Happy or Not?

Happy or not hero pieni

HappyOrNot is in the business of measuring just how happy your customers and employees are. The company’s CXO Kirsti Laasio maps out the company’s seven theses for a happier workplace.



1. Listen closely

Listen to what your customer is saying — and really listen to them. Pay close attention to the entirety of the customer journey — not just the actual moment when money exchanges owners, but everything from the first encounter to the moment when the customer walks away. If you look at the customer journey as a holistic journey and allow your clients to express their feelings and opinions in the exact moment when they’re feeling them, you’ll start to see your entire business in a new light.


2. Be transparent

A transparent feedback loop builds confidence and trust. In ­customer service situations, transparency brings the customer closer to the customer service clerk and brings the experience to the forefront. The customer is no longer invisible or just passing through.


3. Allow mistakes

A culture based on trial and error empowers your employees to take initiative when an issue pops up. It allows for an open culture to flourish: when mistakes are seen as opportunities to learn and try something new, people bloom. You’ll see creativity flourish everywhere around you. It’s just a matter of mindset.


4. Walk a mile in your customer’s shoes

Being customer-committed means that the customers are truly the focal point. For us as a company, it has been extremely useful to put ourselves in our customers’ shoes. Doing so can be quite simple and straight-forward: you don’t necessarily need to shell out cash on big consultancies — we simply turned an ordinary meeting room into a customer journey with post-its, print-outs, photos, sound and video. We wanted to find out what our customers see when they look at us. In general, we try our best to practice what we preach: we often map out and review our customers’ needs and wants and try to understand them as best as possible.


5. Empower everybody

Give a voice to people and lift them. Understand your customer by listening and reacting to their feedback and acknowledge and thank them when they do. It’s equally important to thank and empower your employees — perhaps even more important. As you give a voice to your customer, you should also give a voice to your employee, as no change can be implemented or progress made if your own people aren’t on board. The way we see it, a successful customer journey does not just rely on customer service. The job is all of ours to do: the developer’s and the accountant’s, the salespeople’s and the marketing director’s. It’s everybody’s job.

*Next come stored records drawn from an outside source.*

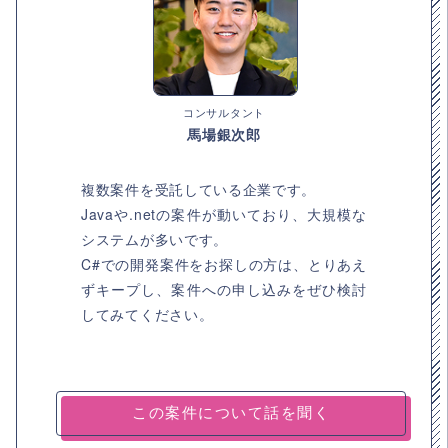
コンサルタント
馬場銀次郎
複数案件を受託している企業です。
Javaや.netの案件が動いており、大規模な
システムが多いです。
C#での開発案件をお探しの方は、とりあえ
ずキープし、案件への申し込みをぜひ検討
してみてください。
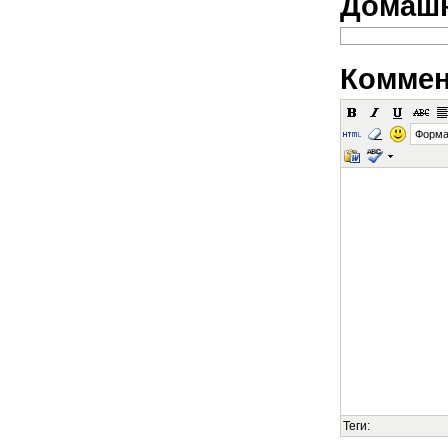
Домашн
Коммен
Форма
Теги:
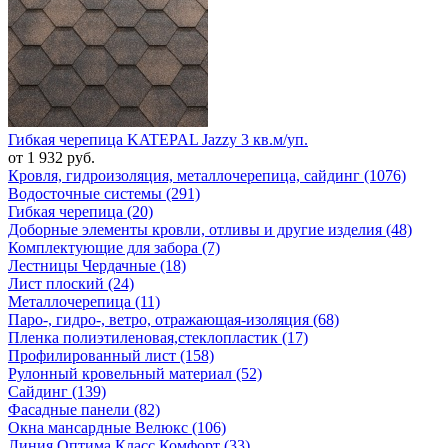
Гибкая черепица KATEPAL Jazzy 3 кв.м/уп.
от 1 932 руб.
Кровля, гидроизоляция, металлочерепица, сайдинг (1076)
Водосточные системы (291)
Гибкая черепица (20)
Доборные элементы кровли, отливы и другие изделия (48)
Комплектующие для забора (7)
Лестницы Чердачные (18)
Лист плоский (24)
Металлочерепица (11)
Паро-, гидро-, ветро, отражающая-изоляция (68)
Пленка полиэтиленовая,стеклопластик (17)
Профилированный лист (158)
Рулонный кровельный материал (52)
Сайдинг (139)
Фасадные панели (82)
Окна мансардные Велюкс (106)
Линия Оптима Класс Комфорт (33)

6. Focus on your existing customers

Instead of putting all of your energy into customer acquisition, try giving customer retention a chance. Focus on keeping your existing customers content by understanding their needs and goals. Although customer retention might not seem as appealing as customer acquisition, it will teach you. If you don’t understand your existing customers, you’ll have a harder time improving your business. Today, experiences often overrule both price and features, or price and product, and it’s worth it to take a moment to stop and re-evaluate how you keep the people who already do business with you happy.


7. Act fast

If you make it easy for your employee or client to give feedback right in the moment, the piece of feedback has a bigger impact. It’s also streamlined to everybody’s benefit: you don’t lose time on processing the feedback through multiple loops and the process is more efficient. It also turns the process into a conversation: making the feedback loop immediate makes it effortless to receive and react to any opinions and issues. You’re able to react to it right away. In a way, it’s extremely empowering: everything happens in the here and now.



HappyOrNot Ltd. is a Finnish company that makes feedback terminals for measuring customer satisfaction. Founded in 2009, the company has become a global leader in instant customer and employee satisfaction reporting with over 4,000 clients who use 25,000 terminals worldwide.